Ouahba stressed that the adjustment of long-term yields has started in the US where “the inflation premium has been rebuilt into the rate curve” while inflation premium remains underestimated in European interest rates. Carmignac’s fixed income chief awaits a catch up of European rates with US rates.

Ouahba highlighted the possibility of a taper tantrum episode in Europe that would strengthen the euro.

On the European credit side, she underlined that credit leverage is reaching a peak while bond yields have crashed to record lows. For the first time, the Eurostoxx yield exceeds that of the European high yield market, she said.

Ouahba sees opportunities on the European subordinated bank debt segment (CoCos), she named still an undervalued asset class. Bank Core Tier 1 CoCos have only been rising for the last six years, she pointed out.

Regarding currencies, Carmignac has massively lowered its exposure to currency risk. The dollar is set to face a very sharp appreciation against the yen and the euro while the yen will remain weak due to the action of the Bank of Japan, Ouahba exposed.

EM: Commodities producers and exporters winners

Carmignac’s head of EM equities Xavier Hovasse and Charles Zerah, portfolio manager of Carmignac Portfolio Global Bond, have dismissed investors’ main concern around emerging markets.

Fed rate hikes are not necessarily negative for emerging markets’ stocks, they said, when looking at historical data.

Commodities’ producers and exporters benefit the most from the current economic environment in the EM space.

Brazil and Russia which have both faced a sharp rebound remain among the countries favoured by Carmignac.

Zerah identified Russia as “the main beneficiary of higher oil prices” with an improvement in the country’s political risk related to the election of Donald Trump.

The jewel in the EM universe could be India that Hovasse ranked as favourite country in Asia despite the withdrawal of 500 rupee and 1000 rupee notes at the end of last year, that created chaos in the country.

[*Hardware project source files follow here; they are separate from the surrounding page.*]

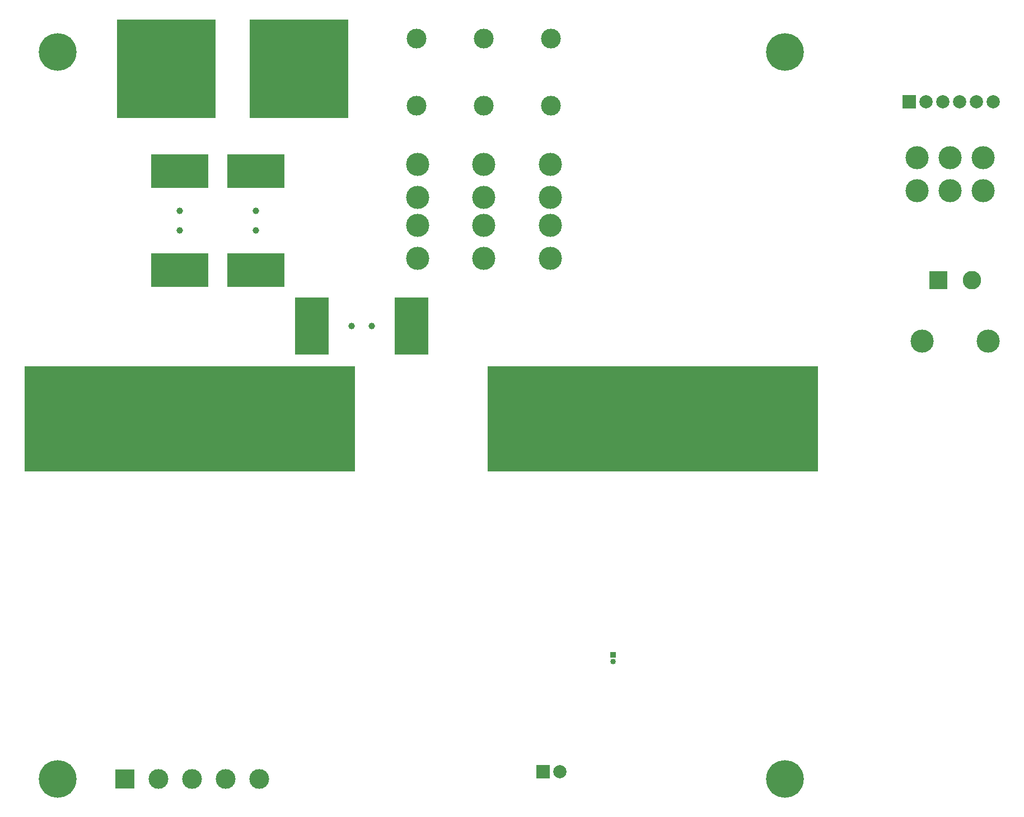
<source format=gbr>
%TF.GenerationSoftware,KiCad,Pcbnew,8.0.7-8.0.7-0~ubuntu22.04.1*%
%TF.CreationDate,2024-12-30T17:04:23+01:00*%
%TF.ProjectId,electronics,656c6563-7472-46f6-9e69-63732e6b6963,rev?*%
%TF.SameCoordinates,Original*%
%TF.FileFunction,Soldermask,Top*%
%TF.FilePolarity,Negative*%
%FSLAX46Y46*%
G04 Gerber Fmt 4.6, Leading zero omitted, Abs format (unit mm)*
G04 Created by KiCad (PCBNEW 8.0.7-8.0.7-0~ubuntu22.04.1) date 2024-12-30 17:04:23*
%MOMM*%
%LPD*%
G01*
G04 APERTURE LIST*
%ADD10C,3.600000*%
%ADD11C,5.700000*%
%ADD12R,2.000000X2.000000*%
%ADD13C,2.000000*%
%ADD14C,3.500000*%
%ADD15R,2.800000X2.800000*%
%ADD16C,2.800000*%
%ADD17R,5.200000X8.750000*%
%ADD18C,1.000000*%
%ADD19C,7.000000*%
%ADD20R,50.000000X16.000000*%
%ADD21R,8.750000X5.200000*%
%ADD22C,3.000000*%
%ADD23R,3.000000X3.000000*%
%ADD24R,15.000000X15.000000*%
%ADD25R,0.850000X0.850000*%
%ADD26O,0.850000X0.850000*%
G04 APERTURE END LIST*
D10*
%TO.C,MH1*%
X25000000Y-25000000D03*
D11*
X25000000Y-25000000D03*
%TD*%
D10*
%TO.C,MH4*%
X25000000Y-135000000D03*
D11*
X25000000Y-135000000D03*
%TD*%
D12*
%TO.C,J9*%
X153800000Y-32500000D03*
D13*
X156340000Y-32500000D03*
X158880000Y-32500000D03*
X161420000Y-32500000D03*
X163960000Y-32500000D03*
X166500000Y-32500000D03*
%TD*%
D10*
%TO.C,MH3*%
X135000000Y-135000000D03*
D11*
X135000000Y-135000000D03*
%TD*%
D14*
%TO.C,U12*%
X155750000Y-68750000D03*
X165750000Y-68750000D03*
%TD*%
D15*
%TO.C,J7*%
X158205000Y-59500000D03*
D16*
X163285000Y-59500000D03*
%TD*%
D17*
%TO.C,R6*%
X78500000Y-66500000D03*
D18*
X72500000Y-66500000D03*
X69500000Y-66500000D03*
D17*
X63500000Y-66500000D03*
%TD*%
D19*
%TO.C,J5*%
X30000000Y-80500000D03*
X45000000Y-80500000D03*
X60000000Y-80500000D03*
D20*
X45000000Y-80500000D03*
%TD*%
D14*
%TO.C,F4*%
X99500000Y-56200000D03*
X99500000Y-51200000D03*
X99500000Y-47000000D03*
X99500000Y-42000000D03*
%TD*%
D21*
%TO.C,R5*%
X43500000Y-43000000D03*
D18*
X43500000Y-49000000D03*
X43500000Y-52000000D03*
D21*
X43500000Y-58000000D03*
%TD*%
D14*
%TO.C,J11*%
X155000000Y-41000000D03*
X160000000Y-41000000D03*
X165000000Y-41000000D03*
X155000000Y-46000000D03*
X160000000Y-46000000D03*
X165000000Y-46000000D03*
%TD*%
D22*
%TO.C,J4*%
X99660000Y-33080000D03*
X99660000Y-22920000D03*
X89500000Y-33080000D03*
X89500000Y-22920000D03*
X79340000Y-33080000D03*
X79340000Y-22920000D03*
%TD*%
D23*
%TO.C,J3*%
X35185000Y-135000000D03*
D22*
X40265000Y-135000000D03*
X45345000Y-135000000D03*
X50425000Y-135000000D03*
X55505000Y-135000000D03*
%TD*%
D21*
%TO.C,R8*%
X55000000Y-43000000D03*
D18*
X55000000Y-49000000D03*
X55000000Y-52000000D03*
D21*
X55000000Y-58000000D03*
%TD*%
D12*
%TO.C,J2*%
X98405000Y-133975000D03*
D13*
X100945000Y-133975000D03*
%TD*%
D19*
%TO.C,J6*%
X100000000Y-80500000D03*
X115000000Y-80500000D03*
X130000000Y-80500000D03*
D20*
X115000000Y-80500000D03*
%TD*%
D14*
%TO.C,F1*%
X89500000Y-56200000D03*
X89500000Y-51200000D03*
X89500000Y-47000000D03*
X89500000Y-42000000D03*
%TD*%
D19*
%TO.C,Battery1*%
X41500000Y-27500000D03*
D24*
X41500000Y-27500000D03*
%TD*%
D19*
%TO.C,Inverter1*%
X61500000Y-27500000D03*
D24*
X61500000Y-27500000D03*
%TD*%
D14*
%TO.C,F2*%
X79500000Y-56200000D03*
X79500000Y-51200000D03*
X79500000Y-47000000D03*
X79500000Y-42000000D03*
%TD*%
D10*
%TO.C,MH2*%
X135000000Y-25000000D03*
D11*
X135000000Y-25000000D03*
%TD*%
D25*
%TO.C,J1*%
X109004000Y-116265000D03*
D26*
X109004000Y-117265000D03*
%TD*%
M02*

</source>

Hovasse and Zerah said demonetisation will have a negative impact on the short term but will be positive on the mid-long term.

Bank deposits have risen in India. Indian banks are now well positioned to finance and support Indian economy, they argued.

The duo remains cautious towards Mexico after Trump’s election, especially on manufacturers exposed to the US market.

In addition, political risk has increased dramatically, even more after Carmignac’s meeting since Donald Trump signed a decree to immediately launch the building of a wall on the US border with Mexico, that could be financed by a 20% tax on imports from Mexico.